Food (and drink) for the brain

What did Einstein win the Nobel Prize for in 1921?

What color hair was Einstein born with?

In the book “Driving Mr. Albert,” Michael Paterniti and Thomas Harvey rode across country to deliver something to Einstein's granddaughter. What was it?

If you answered “physics, black and Einstein's brain” to the above questions, you could very well have won some free drinks had you been at the recent Penn Science Café at University City's MarBar.

Penn News Officer Greg Lester kicked off the evening's program—part of a new lecture series intended to “take science out of the laboratory and treat it to a night on the town” —by flinging Einstein trivia questions at a substantial crowd gathered to hear physics and astronomy professor Vijay Balasubramanian expound on the famous scientist's “annus mirabilis.”

It was 100 years ago when Einstein published his four brilliant scientific papers that revolutionized our understanding of the universe. These included the groundbreaking 1905 paper on special relativity that fundamentally changed our picture of space and time.

Balasubramanian's task was to shed light on the mind-boggling nature of special relativity and quantum physics. He did so with the aid of a blue marker, a dry erase board, a couple of balloons and an animated lecture style that had the audience chuckling through their furrowed brows. As Balasubramanian talked about the “amazing summer” when Einstein set the groundwork for quantum theory, Brownian motion and special relativity, he emphasized the counterintuitive nature of Einstein's discoveries.

To illustrate the fact that motion does not exist for things moving at a constant speed, he asked his audience to take note next time they were on an Amtrak train. “When the train next to you begins to move, you will have the illusion that your train is moving backwards. For a moment, you don't know.”

What special relativity teaches us, he said, “is that we have to liberate ourselves from our imagination since space and time are merged.” Balasubramanian encouraged the audience to ask questions during his talk, as well as after, and he was rewarded with numerous smart, if perplexed, queries, many originating from the bartender.

After tying the audience up in cerebral knots and offering to answer questions about “any subject at all,” the good natured professor demonstrated the theory of universal expansion by blowing up a balloon, on which he had drawn a grid. As he halted midway to regain his breath, he noted ruefully, “There are no pauses in universal expansion.”

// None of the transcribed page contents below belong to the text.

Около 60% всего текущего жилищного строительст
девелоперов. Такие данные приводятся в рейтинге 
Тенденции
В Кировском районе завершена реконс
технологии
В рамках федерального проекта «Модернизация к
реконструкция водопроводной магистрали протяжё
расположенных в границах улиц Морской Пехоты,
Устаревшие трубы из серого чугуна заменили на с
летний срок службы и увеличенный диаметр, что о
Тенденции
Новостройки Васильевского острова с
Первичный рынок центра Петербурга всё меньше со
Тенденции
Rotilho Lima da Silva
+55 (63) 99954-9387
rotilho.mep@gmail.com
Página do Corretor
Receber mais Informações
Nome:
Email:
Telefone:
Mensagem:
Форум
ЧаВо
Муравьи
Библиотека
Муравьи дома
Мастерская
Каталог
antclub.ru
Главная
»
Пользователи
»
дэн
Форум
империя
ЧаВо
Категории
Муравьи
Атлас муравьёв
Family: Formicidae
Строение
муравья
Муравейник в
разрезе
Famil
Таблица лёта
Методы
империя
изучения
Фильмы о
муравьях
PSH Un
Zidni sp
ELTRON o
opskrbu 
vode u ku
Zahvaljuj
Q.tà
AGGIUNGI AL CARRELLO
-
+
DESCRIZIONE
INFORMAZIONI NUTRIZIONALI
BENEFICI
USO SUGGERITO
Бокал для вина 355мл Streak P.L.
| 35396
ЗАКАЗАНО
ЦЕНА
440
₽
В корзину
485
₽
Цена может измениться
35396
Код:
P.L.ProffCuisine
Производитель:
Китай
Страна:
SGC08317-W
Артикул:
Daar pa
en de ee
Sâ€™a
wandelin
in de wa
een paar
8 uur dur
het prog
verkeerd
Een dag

Throughout the presentation, audience members were able to order food and drinks from an attentive duo of waitresses who nimbly steered a course among the sofas, banquettes and free-standing chairs. A popular beverage choice was the “Big Bang,” specially concocted for the evening, with the promise that it would “create a universe of taste sensation in your brain.”

The next Science Café will take place April 20 and will feature Assistant Professor of Earth and Environmental Science Ben Horton speaking on “Lessons of the Tsunami: Birth of the Great Wave and a Hope for Early Warning.” Doors open at 5:30 p.m. Talk begins at 6 p.m. at the MarBar, 40th and Walnut streets.